(Collected data)
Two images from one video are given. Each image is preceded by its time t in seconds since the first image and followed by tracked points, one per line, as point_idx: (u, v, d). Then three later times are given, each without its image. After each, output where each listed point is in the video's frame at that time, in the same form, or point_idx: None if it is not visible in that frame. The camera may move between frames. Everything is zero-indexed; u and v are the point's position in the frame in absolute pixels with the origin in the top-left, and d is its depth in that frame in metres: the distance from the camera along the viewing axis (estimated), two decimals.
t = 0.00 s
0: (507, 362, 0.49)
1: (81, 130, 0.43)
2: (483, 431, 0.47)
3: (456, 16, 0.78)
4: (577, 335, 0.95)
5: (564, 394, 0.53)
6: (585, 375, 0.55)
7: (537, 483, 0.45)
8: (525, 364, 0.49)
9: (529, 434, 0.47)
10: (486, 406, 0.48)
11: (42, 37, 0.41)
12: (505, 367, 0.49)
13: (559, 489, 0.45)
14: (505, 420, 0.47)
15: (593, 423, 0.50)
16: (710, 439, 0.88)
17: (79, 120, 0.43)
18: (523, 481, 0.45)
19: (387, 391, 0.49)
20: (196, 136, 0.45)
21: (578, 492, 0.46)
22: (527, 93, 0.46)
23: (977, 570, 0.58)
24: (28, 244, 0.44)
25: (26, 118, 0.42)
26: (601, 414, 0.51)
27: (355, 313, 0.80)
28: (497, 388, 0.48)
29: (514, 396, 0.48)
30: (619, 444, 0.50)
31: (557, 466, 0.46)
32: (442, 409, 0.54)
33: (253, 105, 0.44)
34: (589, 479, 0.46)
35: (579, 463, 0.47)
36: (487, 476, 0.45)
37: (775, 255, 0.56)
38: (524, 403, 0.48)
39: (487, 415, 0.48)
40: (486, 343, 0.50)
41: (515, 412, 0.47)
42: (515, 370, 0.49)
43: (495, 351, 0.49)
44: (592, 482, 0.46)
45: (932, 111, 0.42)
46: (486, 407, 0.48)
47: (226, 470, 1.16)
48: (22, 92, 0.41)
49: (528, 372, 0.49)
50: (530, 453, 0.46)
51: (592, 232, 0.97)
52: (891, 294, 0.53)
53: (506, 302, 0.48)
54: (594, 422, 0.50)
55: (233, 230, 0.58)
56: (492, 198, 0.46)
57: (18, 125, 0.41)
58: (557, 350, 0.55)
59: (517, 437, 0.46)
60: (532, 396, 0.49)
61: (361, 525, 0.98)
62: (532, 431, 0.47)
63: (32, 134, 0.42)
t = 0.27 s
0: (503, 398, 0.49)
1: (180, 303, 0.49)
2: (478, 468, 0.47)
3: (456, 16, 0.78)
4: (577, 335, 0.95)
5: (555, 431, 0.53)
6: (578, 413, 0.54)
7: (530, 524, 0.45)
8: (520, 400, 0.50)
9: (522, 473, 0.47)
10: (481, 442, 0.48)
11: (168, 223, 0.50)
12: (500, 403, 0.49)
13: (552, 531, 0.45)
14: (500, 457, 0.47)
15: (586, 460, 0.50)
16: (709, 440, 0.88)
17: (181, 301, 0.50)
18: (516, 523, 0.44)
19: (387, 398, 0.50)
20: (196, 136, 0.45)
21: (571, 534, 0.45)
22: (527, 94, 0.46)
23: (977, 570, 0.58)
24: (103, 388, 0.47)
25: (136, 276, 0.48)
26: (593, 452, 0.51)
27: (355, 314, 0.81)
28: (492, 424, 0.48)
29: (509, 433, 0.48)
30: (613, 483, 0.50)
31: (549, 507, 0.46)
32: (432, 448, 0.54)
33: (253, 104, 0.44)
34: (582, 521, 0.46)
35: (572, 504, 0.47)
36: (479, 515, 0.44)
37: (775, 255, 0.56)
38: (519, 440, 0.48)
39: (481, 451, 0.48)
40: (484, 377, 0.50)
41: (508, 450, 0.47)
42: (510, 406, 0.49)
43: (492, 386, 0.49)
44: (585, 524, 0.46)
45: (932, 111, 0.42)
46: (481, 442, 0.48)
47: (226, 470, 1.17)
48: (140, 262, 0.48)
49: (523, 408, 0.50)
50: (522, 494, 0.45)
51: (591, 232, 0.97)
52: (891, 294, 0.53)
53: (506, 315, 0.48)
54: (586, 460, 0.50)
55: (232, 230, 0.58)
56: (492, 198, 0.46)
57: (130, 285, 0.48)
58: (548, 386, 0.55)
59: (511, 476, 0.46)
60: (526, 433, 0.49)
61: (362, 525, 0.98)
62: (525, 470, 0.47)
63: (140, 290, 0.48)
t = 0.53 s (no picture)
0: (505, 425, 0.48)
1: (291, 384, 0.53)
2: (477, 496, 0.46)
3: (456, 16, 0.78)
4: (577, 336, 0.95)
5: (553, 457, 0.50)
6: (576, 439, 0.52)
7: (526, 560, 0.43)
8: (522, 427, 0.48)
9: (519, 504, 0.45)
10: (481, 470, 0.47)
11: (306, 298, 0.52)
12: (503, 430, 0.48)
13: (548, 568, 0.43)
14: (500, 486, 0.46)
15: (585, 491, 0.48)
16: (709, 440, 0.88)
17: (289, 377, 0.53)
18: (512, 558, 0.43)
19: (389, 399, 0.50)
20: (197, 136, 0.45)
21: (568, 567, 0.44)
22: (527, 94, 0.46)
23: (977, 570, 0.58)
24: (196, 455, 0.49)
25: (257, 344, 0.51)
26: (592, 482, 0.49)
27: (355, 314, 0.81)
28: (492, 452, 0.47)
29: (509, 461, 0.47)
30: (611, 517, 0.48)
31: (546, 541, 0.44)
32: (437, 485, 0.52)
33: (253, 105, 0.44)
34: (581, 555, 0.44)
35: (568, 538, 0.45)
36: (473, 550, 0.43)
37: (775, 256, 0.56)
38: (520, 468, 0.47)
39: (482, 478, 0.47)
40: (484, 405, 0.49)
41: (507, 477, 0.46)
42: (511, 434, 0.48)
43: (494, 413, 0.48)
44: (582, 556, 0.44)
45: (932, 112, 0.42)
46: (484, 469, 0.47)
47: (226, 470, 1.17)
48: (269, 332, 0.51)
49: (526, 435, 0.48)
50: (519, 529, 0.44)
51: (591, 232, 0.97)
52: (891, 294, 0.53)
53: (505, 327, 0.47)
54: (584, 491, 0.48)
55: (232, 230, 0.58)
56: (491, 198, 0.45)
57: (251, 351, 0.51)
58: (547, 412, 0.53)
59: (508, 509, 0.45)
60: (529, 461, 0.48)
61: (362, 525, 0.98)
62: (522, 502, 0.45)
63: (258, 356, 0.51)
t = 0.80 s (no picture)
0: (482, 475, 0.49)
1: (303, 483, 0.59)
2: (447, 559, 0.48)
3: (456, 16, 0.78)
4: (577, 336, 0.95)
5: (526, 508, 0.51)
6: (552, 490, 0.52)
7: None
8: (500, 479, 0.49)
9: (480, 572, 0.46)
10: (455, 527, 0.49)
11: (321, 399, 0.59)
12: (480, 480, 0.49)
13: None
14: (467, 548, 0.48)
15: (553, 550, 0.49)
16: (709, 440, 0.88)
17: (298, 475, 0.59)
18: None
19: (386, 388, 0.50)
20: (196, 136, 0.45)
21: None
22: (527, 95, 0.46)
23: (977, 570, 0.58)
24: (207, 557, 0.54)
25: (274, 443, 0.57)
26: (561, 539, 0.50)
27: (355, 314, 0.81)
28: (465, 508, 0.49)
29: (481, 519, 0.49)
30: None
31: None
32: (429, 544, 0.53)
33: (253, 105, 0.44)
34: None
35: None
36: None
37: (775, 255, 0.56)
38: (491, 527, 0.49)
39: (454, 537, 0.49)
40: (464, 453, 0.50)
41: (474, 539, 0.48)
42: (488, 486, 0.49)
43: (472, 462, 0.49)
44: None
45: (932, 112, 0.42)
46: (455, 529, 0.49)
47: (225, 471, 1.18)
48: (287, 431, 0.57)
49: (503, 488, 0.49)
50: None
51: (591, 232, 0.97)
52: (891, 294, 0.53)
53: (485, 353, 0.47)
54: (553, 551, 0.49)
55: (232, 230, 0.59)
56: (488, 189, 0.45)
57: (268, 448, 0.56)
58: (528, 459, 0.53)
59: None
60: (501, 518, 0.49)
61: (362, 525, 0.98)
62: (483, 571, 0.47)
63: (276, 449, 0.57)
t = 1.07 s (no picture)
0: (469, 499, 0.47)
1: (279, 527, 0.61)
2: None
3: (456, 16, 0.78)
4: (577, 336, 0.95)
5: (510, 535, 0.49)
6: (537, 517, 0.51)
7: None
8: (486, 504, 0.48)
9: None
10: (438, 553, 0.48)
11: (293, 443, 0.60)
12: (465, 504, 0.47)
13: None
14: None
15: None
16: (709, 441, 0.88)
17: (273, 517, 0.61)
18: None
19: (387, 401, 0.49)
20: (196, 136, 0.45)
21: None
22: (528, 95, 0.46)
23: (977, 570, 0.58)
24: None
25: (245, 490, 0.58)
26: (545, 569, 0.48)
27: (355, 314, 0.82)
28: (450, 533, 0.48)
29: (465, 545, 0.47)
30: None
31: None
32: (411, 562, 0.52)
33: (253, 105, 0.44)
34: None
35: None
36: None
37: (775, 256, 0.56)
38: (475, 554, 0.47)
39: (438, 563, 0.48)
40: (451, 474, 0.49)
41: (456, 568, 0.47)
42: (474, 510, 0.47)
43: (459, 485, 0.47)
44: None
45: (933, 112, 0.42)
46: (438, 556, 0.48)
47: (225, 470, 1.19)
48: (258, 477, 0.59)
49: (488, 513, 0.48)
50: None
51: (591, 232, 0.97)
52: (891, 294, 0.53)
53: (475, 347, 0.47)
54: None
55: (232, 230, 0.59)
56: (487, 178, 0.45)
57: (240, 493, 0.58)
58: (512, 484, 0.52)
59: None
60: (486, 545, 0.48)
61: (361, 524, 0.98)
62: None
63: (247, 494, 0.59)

==

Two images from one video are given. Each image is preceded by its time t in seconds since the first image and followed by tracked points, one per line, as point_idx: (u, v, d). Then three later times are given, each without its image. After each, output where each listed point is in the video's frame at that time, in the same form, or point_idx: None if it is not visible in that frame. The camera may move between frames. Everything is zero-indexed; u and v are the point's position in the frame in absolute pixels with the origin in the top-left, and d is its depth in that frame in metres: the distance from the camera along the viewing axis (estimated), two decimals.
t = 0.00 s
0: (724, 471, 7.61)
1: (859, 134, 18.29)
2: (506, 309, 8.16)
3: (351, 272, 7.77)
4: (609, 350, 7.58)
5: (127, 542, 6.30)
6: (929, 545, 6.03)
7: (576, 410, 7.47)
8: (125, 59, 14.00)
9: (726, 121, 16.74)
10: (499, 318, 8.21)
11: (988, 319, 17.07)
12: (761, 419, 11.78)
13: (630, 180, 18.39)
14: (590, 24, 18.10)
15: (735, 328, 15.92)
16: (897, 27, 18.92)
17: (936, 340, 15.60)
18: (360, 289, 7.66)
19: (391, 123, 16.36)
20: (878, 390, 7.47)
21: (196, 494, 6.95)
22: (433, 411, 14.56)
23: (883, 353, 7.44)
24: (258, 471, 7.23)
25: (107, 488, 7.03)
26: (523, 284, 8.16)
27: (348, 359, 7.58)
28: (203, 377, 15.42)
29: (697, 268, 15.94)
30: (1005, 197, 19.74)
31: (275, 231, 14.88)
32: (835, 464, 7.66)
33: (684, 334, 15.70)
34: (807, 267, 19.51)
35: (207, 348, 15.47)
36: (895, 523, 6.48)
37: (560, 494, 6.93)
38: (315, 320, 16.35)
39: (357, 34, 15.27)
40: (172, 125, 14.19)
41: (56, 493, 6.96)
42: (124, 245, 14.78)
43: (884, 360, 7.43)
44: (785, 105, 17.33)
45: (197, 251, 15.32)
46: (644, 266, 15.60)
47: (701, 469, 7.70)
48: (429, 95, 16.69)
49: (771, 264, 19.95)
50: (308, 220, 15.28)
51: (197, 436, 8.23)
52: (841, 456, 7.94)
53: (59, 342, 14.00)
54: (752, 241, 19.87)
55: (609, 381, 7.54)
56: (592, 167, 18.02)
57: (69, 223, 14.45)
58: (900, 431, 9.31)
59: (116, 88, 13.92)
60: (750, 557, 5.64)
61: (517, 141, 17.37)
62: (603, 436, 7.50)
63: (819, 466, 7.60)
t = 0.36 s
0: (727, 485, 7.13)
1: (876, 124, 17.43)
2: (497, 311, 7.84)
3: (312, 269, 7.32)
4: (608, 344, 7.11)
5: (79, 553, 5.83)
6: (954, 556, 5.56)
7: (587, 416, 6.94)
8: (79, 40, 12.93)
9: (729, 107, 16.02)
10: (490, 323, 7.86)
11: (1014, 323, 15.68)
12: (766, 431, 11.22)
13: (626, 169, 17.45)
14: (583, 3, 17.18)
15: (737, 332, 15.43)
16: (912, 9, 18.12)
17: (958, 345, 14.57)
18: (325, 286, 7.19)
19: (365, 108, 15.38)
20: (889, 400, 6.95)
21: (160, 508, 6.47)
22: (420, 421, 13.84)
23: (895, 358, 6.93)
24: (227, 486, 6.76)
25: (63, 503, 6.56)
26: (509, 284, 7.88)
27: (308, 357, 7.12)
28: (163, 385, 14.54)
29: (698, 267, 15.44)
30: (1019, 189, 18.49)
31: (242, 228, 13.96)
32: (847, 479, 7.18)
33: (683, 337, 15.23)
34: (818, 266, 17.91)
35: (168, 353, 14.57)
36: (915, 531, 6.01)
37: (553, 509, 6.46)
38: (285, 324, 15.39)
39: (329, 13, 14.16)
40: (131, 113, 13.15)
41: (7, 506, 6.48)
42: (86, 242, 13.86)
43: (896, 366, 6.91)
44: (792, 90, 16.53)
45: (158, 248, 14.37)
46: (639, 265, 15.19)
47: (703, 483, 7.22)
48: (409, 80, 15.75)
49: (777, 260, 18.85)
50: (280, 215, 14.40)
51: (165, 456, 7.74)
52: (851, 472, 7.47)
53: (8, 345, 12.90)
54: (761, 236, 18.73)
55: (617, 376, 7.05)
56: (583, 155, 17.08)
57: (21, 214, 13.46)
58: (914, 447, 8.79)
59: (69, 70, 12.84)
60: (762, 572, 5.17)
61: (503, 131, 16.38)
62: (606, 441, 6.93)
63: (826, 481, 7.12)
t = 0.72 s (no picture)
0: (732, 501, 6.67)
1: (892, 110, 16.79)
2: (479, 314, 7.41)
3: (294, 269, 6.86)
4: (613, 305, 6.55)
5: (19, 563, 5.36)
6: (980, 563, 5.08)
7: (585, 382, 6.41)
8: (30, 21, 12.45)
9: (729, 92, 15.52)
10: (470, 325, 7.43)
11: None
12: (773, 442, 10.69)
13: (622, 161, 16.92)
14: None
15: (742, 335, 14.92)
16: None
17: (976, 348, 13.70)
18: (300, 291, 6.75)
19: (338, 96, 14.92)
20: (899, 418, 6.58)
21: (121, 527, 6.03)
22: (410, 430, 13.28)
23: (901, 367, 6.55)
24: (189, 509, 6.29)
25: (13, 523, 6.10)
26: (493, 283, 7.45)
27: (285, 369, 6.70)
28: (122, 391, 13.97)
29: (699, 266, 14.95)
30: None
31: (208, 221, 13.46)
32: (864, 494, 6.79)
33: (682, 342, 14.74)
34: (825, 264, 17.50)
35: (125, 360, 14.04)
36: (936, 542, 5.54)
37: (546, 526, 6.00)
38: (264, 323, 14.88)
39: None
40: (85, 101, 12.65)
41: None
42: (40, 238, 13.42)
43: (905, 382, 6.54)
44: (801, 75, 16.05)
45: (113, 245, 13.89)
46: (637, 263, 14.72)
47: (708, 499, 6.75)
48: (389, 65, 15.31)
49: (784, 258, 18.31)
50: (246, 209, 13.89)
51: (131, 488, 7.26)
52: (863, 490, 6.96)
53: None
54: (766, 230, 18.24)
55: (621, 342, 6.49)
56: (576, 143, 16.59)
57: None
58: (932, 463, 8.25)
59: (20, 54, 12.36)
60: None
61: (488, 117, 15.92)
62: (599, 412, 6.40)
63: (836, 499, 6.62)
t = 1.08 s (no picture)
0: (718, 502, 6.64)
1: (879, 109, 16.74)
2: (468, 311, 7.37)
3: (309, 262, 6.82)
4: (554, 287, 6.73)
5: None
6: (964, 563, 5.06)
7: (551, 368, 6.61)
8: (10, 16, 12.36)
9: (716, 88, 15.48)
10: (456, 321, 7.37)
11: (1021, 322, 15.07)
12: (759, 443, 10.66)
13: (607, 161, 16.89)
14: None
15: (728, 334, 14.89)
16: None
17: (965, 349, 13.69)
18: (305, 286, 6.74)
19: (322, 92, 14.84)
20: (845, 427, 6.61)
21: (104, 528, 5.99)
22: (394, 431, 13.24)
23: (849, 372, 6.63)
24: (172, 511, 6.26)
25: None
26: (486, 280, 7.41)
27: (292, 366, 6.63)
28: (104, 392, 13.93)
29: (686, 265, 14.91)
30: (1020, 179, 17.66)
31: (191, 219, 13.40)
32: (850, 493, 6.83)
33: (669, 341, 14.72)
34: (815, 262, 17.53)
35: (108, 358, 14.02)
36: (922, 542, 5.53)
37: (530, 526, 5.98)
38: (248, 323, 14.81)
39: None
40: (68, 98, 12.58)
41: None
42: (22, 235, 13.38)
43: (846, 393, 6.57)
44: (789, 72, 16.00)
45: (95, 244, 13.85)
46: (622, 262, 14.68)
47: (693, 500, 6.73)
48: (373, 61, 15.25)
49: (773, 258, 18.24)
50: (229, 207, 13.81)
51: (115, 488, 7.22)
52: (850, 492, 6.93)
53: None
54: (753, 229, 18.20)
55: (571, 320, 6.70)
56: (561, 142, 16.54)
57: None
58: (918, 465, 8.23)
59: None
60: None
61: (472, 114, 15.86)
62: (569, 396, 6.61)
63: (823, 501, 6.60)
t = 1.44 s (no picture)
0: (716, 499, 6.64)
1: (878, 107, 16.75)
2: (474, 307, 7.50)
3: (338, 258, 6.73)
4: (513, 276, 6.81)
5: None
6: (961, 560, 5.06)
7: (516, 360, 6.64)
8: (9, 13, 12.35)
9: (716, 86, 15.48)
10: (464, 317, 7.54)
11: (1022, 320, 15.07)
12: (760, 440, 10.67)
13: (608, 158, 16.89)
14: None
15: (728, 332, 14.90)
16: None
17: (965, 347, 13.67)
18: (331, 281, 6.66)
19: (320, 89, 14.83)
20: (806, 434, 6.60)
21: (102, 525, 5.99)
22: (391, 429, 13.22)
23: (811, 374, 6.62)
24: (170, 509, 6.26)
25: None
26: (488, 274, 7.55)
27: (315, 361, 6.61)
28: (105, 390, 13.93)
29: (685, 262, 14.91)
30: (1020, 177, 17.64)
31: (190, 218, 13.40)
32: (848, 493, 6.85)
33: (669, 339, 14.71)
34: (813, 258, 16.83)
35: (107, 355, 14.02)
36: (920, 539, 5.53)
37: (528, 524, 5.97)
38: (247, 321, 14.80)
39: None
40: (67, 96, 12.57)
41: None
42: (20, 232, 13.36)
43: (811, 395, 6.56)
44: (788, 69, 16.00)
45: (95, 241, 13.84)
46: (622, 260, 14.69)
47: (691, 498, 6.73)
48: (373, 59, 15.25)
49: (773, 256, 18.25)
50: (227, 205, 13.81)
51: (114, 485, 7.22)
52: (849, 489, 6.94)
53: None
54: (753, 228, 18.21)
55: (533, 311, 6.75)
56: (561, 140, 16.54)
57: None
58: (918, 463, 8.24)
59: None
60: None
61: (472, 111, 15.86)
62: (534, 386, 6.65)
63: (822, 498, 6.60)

**REQUIREMENT**
Send back an exact copy of only the lines from the line with "46: (481, 442, 0.48)" up to and including the line with "9: (519, 504, 0.45)" in the data above.

**RESPONSE TO THIS TASK**
46: (481, 442, 0.48)
47: (226, 470, 1.17)
48: (140, 262, 0.48)
49: (523, 408, 0.50)
50: (522, 494, 0.45)
51: (591, 232, 0.97)
52: (891, 294, 0.53)
53: (506, 315, 0.48)
54: (586, 460, 0.50)
55: (232, 230, 0.58)
56: (492, 198, 0.46)
57: (130, 285, 0.48)
58: (548, 386, 0.55)
59: (511, 476, 0.46)
60: (526, 433, 0.49)
61: (362, 525, 0.98)
62: (525, 470, 0.47)
63: (140, 290, 0.48)
t = 0.53 s (no picture)
0: (505, 425, 0.48)
1: (291, 384, 0.53)
2: (477, 496, 0.46)
3: (456, 16, 0.78)
4: (577, 336, 0.95)
5: (553, 457, 0.50)
6: (576, 439, 0.52)
7: (526, 560, 0.43)
8: (522, 427, 0.48)
9: (519, 504, 0.45)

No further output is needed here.